I pulled back the curtain and entered his cubicle. “Hi, Mr. Spahn. I’m Dr. Collins.”
He looked at me but said nothing.
“Mr. Spahn, is there something I can help you with?”
He shifted on the cart and glanced around him uncomfortably. He mumbled something unintelligible.
“Mr. Spahn, would you like to go into one of the private rooms?”
He shot me a look of gratitude. “Yeah, Doc, I would.”
We went into Room Four, the gyne room, where we did pelvic exams. I closed the door.

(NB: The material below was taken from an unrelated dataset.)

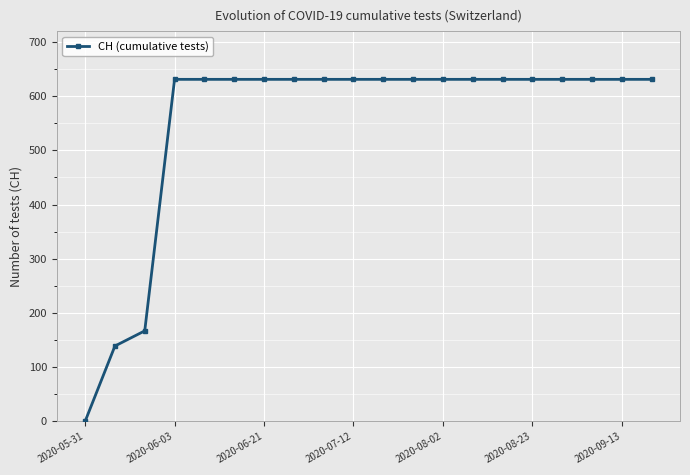

What is the greatest value displayed?

631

“Now,” I said, “what can I do for you?”
“It’s like this, Doc,” he said, refusing to look at me. “I, uh…well, I…”
“You what?”
He put his hand over his mouth, as if trying to keep the words from coming out. He looked at the floor, and in a barely audible voice, the words tumbled out. “Igotadildoupmyass.”
“You got a what?” It took me a second or two to realize what he had said. “Oh,” I replied calmly, as though this were a common problem. (“How was your day, dear?” “Oh, the usual. Just a few guys with dildos up their asses.”)
“How did this happen, Mr. Spahn?”
“Well”—he sighed and rubbed the back of his neck—“I was just sticking it up there, and it went in too far. I couldn’t get it out. I even gave myself an enema and it still wouldn’t come out.”